ENERGY INTENSITY, Transport, 1978-79 to 2008-09
Graph: ENERGY INTENSITY, Transport, 1978-79 to 2008-09


Energy consumption in the transport industry increased 74% from 300 PJ in 1978-79 to 523 PJ in 2008-09. Over the same period, IGVA increased by 194% to $59.9 billion, resulting in a decrease in energy intensity of 41%. In absolute terms, Transport has attained greater declines in energy intensity than other industries, falling from 14,715 GJ/$m in 1978-79 to 8,738 GJ/$m in 2008-09.

Most of the reduction in energy intensity was achieved in the first decade of the reference period, which coincides with a period of large increases in real fuel prices. The effect of fuel prices is particularly pronounced in road freight as fuel constitutes as much as a third of operating costs for trucking (Sandu & Petchey 2009). The end of very low fuel prices in Australia in the late 1970s thus provided impetus for the development of more efficient engines which, in turn, contributed to rapidly lowering fuel intensity. Energy consumption by the transport industry was flat over this period, while IGVA continued to rise.

From 1986-87 to 2000-01 energy intensity trended downward much more slowly than earlier or later periods. This flattening of energy intensity change correlated with flat real fuel prices and a return to rising energy consumption (Treasury 2006). However, the fact that the downward trend continued in the absence of rising fuel prices suggests that not all energy intensity change in Transport can be attributed to fuel costs.

Between 2000-01 and 2002-03 energy intensity dropped more rapidly and then stabilised at just under 9,000 GJ/$m of IGVA.

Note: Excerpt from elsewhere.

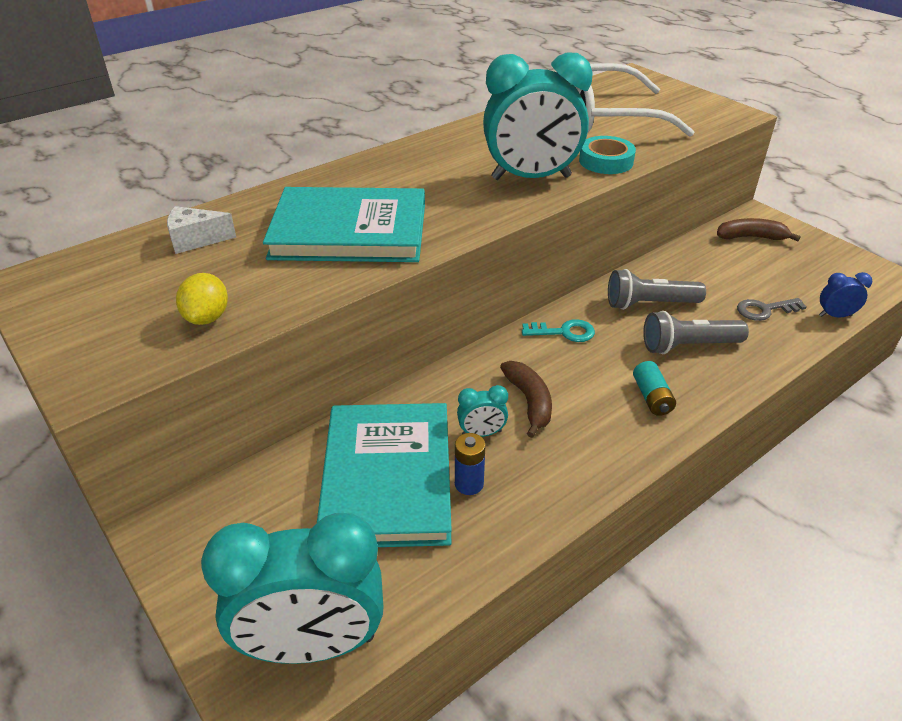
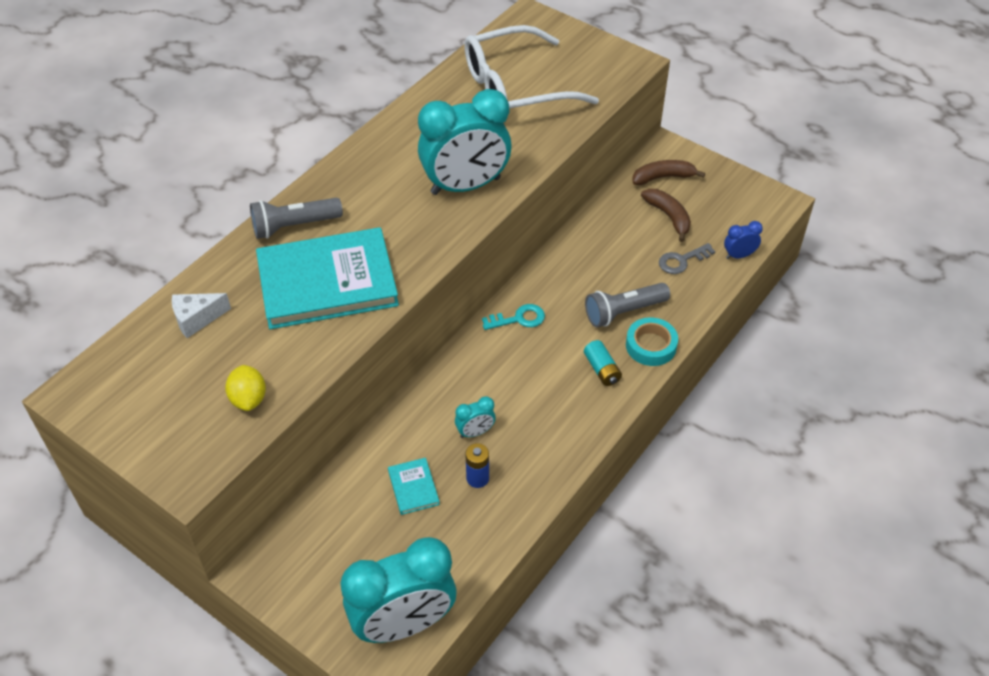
camera: 15 degrees left, 10 degrees up
(387, 478) = (413, 487): turquoise book -> turquoise book, size x0.41
(529, 402) = (506, 395): brown banana -> brown banana (668, 217)
(606, 161) = (526, 151): turquoise tape -> turquoise tape (651, 345)
(649, 304) = (585, 273): grey flashlight -> grey flashlight (294, 226)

A large 7% drop in industry value-added for Road transport in 2008-09 was largely, but not completely, offset elsewhere within the transport industry, resulting in only a slight increase in energy intensity (1%).
COMMERCIAL AND SERVICES

ENERGY INTENSITY, Commercial and Services, 1978-79 to 2008-09
Graph: ENERGY INTENSITY, Commercial and Services, 1978-79 to 2008-09


Energy consumption in the 13 industries constituting Commercial and Services increased 186% from 142 PJ in 1978-79 to 407 PJ in 2008-09. Over the same period, IGVA increased by 226% to $653.3 billion. This resulted in a decrease in energy intensity of 12%, most of which occurred from 1997-98 when a consistent downward trend emerged.

Commercial and Services had the lowest energy intensity of any industry recording 5% of the consumption of Manufacturing, the industry with the highest energy intensity. This was expected as little physical production is involved in Commercial and Services industries and the vast bulk of energy consumed relates to lighting, heating, cooling, operation of office equipment and, in some industries in this group, refrigeration and cooking.

Possible reasons for the drop in energy intensity over the last 11 years include the adoption of more energy efficient lighting, heating and cooling, offshore outsourcing of labour intensive activities (eg. call centres) and the reduction in the number of outlets such as service stations and bank branches. These cost-cutting trends reduce the need for office and building space and therefore help keep energy consumption low, whilst IGVA in the commercial and services industries continues to rise.